━━━ Data rows

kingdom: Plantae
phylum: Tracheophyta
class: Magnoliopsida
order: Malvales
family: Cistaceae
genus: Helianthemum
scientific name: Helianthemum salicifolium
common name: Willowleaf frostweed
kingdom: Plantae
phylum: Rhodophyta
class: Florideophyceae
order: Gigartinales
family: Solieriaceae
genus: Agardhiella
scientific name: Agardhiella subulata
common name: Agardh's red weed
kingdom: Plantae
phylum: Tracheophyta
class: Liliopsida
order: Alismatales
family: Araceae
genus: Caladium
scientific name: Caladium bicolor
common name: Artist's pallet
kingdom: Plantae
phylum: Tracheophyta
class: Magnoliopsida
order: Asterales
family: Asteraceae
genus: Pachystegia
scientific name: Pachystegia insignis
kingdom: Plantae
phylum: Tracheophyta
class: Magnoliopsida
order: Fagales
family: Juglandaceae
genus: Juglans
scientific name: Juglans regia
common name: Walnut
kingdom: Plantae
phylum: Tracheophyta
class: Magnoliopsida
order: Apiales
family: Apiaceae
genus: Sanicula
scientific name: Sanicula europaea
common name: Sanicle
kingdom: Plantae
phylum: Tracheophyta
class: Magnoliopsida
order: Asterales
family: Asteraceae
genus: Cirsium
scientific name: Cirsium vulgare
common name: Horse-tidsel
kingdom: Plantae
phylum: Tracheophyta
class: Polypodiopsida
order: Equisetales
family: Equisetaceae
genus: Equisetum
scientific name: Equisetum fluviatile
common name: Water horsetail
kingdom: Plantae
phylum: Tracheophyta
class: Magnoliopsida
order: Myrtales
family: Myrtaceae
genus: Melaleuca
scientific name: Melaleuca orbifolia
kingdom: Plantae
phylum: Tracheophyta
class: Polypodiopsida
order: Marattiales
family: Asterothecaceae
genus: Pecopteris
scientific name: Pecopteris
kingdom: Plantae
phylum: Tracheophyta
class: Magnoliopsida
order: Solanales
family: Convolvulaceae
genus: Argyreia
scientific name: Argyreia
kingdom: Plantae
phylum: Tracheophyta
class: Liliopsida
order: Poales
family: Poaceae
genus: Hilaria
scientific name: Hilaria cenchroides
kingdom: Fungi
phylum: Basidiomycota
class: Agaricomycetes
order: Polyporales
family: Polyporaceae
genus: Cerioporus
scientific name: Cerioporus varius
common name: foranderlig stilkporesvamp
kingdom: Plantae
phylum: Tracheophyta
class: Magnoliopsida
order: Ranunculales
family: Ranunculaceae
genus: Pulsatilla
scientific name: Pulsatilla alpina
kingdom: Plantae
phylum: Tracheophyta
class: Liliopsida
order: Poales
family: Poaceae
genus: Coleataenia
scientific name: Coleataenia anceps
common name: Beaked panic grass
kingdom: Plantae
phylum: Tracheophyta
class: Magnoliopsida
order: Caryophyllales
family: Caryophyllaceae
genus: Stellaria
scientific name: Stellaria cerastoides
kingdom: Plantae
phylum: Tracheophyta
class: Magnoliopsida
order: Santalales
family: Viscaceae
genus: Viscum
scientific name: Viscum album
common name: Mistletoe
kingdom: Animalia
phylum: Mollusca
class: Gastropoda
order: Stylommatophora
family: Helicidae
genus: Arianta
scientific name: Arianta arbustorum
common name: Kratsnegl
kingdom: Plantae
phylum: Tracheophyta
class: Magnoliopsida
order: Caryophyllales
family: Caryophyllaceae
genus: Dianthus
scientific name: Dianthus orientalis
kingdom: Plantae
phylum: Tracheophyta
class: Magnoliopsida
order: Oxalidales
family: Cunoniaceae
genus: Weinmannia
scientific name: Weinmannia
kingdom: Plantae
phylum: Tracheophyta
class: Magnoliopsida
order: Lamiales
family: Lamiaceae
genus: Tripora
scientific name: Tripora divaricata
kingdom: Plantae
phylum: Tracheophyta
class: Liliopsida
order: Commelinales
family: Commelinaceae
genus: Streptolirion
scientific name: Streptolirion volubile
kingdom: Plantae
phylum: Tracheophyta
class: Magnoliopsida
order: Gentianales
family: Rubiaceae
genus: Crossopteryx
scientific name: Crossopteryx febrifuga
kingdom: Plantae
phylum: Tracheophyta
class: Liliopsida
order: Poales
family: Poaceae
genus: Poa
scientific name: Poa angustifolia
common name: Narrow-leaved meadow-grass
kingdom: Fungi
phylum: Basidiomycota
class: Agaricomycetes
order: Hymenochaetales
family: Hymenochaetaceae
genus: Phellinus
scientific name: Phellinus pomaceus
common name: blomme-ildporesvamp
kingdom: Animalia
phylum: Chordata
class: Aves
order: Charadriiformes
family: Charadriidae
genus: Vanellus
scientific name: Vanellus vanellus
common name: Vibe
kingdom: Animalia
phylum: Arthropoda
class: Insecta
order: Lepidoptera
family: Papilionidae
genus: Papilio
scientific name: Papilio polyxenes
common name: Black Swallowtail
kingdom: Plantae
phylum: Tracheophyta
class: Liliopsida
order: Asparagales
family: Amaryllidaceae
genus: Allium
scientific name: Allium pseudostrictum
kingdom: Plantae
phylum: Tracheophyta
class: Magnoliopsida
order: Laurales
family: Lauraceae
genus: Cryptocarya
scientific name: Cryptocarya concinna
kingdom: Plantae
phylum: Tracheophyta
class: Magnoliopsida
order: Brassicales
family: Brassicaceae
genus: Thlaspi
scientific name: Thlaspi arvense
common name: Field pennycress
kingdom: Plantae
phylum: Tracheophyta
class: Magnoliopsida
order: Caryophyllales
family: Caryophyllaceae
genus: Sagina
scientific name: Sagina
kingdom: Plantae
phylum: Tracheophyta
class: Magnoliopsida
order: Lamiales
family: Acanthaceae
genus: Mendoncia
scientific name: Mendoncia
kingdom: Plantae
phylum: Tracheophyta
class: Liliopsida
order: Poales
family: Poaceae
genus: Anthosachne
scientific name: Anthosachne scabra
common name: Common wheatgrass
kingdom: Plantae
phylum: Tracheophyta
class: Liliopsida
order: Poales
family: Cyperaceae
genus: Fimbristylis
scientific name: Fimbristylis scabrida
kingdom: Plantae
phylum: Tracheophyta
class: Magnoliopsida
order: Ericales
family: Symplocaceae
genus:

━━━━━━

**Exercise**
Update the material above by changing every "common name" to "vernacular name". Leave everything else unchanged.

**Expected answer**
kingdom: Plantae
phylum: Tracheophyta
class: Magnoliopsida
order: Malvales
family: Cistaceae
genus: Helianthemum
scientific name: Helianthemum salicifolium
vernacular name: Willowleaf frostweed
kingdom: Plantae
phylum: Rhodophyta
class: Florideophyceae
order: Gigartinales
family: Solieriaceae
genus: Agardhiella
scientific name: Agardhiella subulata
vernacular name: Agardh's red weed
kingdom: Plantae
phylum: Tracheophyta
class: Liliopsida
order: Alismatales
family: Araceae
genus: Caladium
scientific name: Caladium bicolor
vernacular name: Artist's pallet
kingdom: Plantae
phylum: Tracheophyta
class: Magnoliopsida
order: Asterales
family: Asteraceae
genus: Pachystegia
scientific name: Pachystegia insignis
kingdom: Plantae
phylum: Tracheophyta
class: Magnoliopsida
order: Fagales
family: Juglandaceae
genus: Juglans
scientific name: Juglans regia
vernacular name: Walnut
kingdom: Plantae
phylum: Tracheophyta
class: Magnoliopsida
order: Apiales
family: Apiaceae
genus: Sanicula
scientific name: Sanicula europaea
vernacular name: Sanicle
kingdom: Plantae
phylum: Tracheophyta
class: Magnoliopsida
order: Asterales
family: Asteraceae
genus: Cirsium
scientific name: Cirsium vulgare
vernacular name: Horse-tidsel
kingdom: Plantae
phylum: Tracheophyta
class: Polypodiopsida
order: Equisetales
family: Equisetaceae
genus: Equisetum
scientific name: Equisetum fluviatile
vernacular name: Water horsetail
kingdom: Plantae
phylum: Tracheophyta
class: Magnoliopsida
order: Myrtales
family: Myrtaceae
genus: Melaleuca
scientific name: Melaleuca orbifolia
kingdom: Plantae
phylum: Tracheophyta
class: Polypodiopsida
order: Marattiales
family: Asterothecaceae
genus: Pecopteris
scientific name: Pecopteris
kingdom: Plantae
phylum: Tracheophyta
class: Magnoliopsida
order: Solanales
family: Convolvulaceae
genus: Argyreia
scientific name: Argyreia
kingdom: Plantae
phylum: Tracheophyta
class: Liliopsida
order: Poales
family: Poaceae
genus: Hilaria
scientific name: Hilaria cenchroides
kingdom: Fungi
phylum: Basidiomycota
class: Agaricomycetes
order: Polyporales
family: Polyporaceae
genus: Cerioporus
scientific name: Cerioporus varius
vernacular name: foranderlig stilkporesvamp
kingdom: Plantae
phylum: Tracheophyta
class: Magnoliopsida
order: Ranunculales
family: Ranunculaceae
genus: Pulsatilla
scientific name: Pulsatilla alpina
kingdom: Plantae
phylum: Tracheophyta
class: Liliopsida
order: Poales
family: Poaceae
genus: Coleataenia
scientific name: Coleataenia anceps
vernacular name: Beaked panic grass
kingdom: Plantae
phylum: Tracheophyta
class: Magnoliopsida
order: Caryophyllales
family: Caryophyllaceae
genus: Stellaria
scientific name: Stellaria cerastoides
kingdom: Plantae
phylum: Tracheophyta
class: Magnoliopsida
order: Santalales
family: Viscaceae
genus: Viscum
scientific name: Viscum album
vernacular name: Mistletoe
kingdom: Animalia
phylum: Mollusca
class: Gastropoda
order: Stylommatophora
family: Helicidae
genus: Arianta
scientific name: Arianta arbustorum
vernacular name: Kratsnegl
kingdom: Plantae
phylum: Tracheophyta
class: Magnoliopsida
order: Caryophyllales
family: Caryophyllaceae
genus: Dianthus
scientific name: Dianthus orientalis
kingdom: Plantae
phylum: Tracheophyta
class: Magnoliopsida
order: Oxalidales
family: Cunoniaceae
genus: Weinmannia
scientific name: Weinmannia
kingdom: Plantae
phylum: Tracheophyta
class: Magnoliopsida
order: Lamiales
family: Lamiaceae
genus: Tripora
scientific name: Tripora divaricata
kingdom: Plantae
phylum: Tracheophyta
class: Liliopsida
order: Commelinales
family: Commelinaceae
genus: Streptolirion
scientific name: Streptolirion volubile
kingdom: Plantae
phylum: Tracheophyta
class: Magnoliopsida
order: Gentianales
family: Rubiaceae
genus: Crossopteryx
scientific name: Crossopteryx febrifuga
kingdom: Plantae
phylum: Tracheophyta
class: Liliopsida
order: Poales
family: Poaceae
genus: Poa
scientific name: Poa angustifolia
vernacular name: Narrow-leaved meadow-grass
kingdom: Fungi
phylum: Basidiomycota
class: Agaricomycetes
order: Hymenochaetales
family: Hymenochaetaceae
genus: Phellinus
scientific name: Phellinus pomaceus
vernacular name: blomme-ildporesvamp
kingdom: Animalia
phylum: Chordata
class: Aves
order: Charadriiformes
family: Charadriidae
genus: Vanellus
scientific name: Vanellus vanellus
vernacular name: Vibe
kingdom: Animalia
phylum: Arthropoda
class: Insecta
order: Lepidoptera
family: Papilionidae
genus: Papilio
scientific name: Papilio polyxenes
vernacular name: Black Swallowtail
kingdom: Plantae
phylum: Tracheophyta
class: Liliopsida
order: Asparagales
family: Amaryllidaceae
genus: Allium
scientific name: Allium pseudostrictum
kingdom: Plantae
phylum: Tracheophyta
class: Magnoliopsida
order: Laurales
family: Lauraceae
genus: Cryptocarya
scientific name: Cryptocarya concinna
kingdom: Plantae
phylum: Tracheophyta
class: Magnoliopsida
order: Brassicales
family: Brassicaceae
genus: Thlaspi
scientific name: Thlaspi arvense
vernacular name: Field pennycress
kingdom: Plantae
phylum: Tracheophyta
class: Magnoliopsida
order: Caryophyllales
family: Caryophyllaceae
genus: Sagina
scientific name: Sagina
kingdom: Plantae
phylum: Tracheophyta
class: Magnoliopsida
order: Lamiales
family: Acanthaceae
genus: Mendoncia
scientific name: Mendoncia
kingdom: Plantae
phylum: Tracheophyta
class: Liliopsida
order: Poales
family: Poaceae
genus: Anthosachne
scientific name: Anthosachne scabra
vernacular name: Common wheatgrass
kingdom: Plantae
phylum: Tracheophyta
class: Liliopsida
order: Poales
family: Cyperaceae
genus: Fimbristylis
scientific name: Fimbristylis scabrida
kingdom: Plantae
phylum: Tracheophyta
class: Magnoliopsida
order: Ericales
family: Symplocaceae
genus:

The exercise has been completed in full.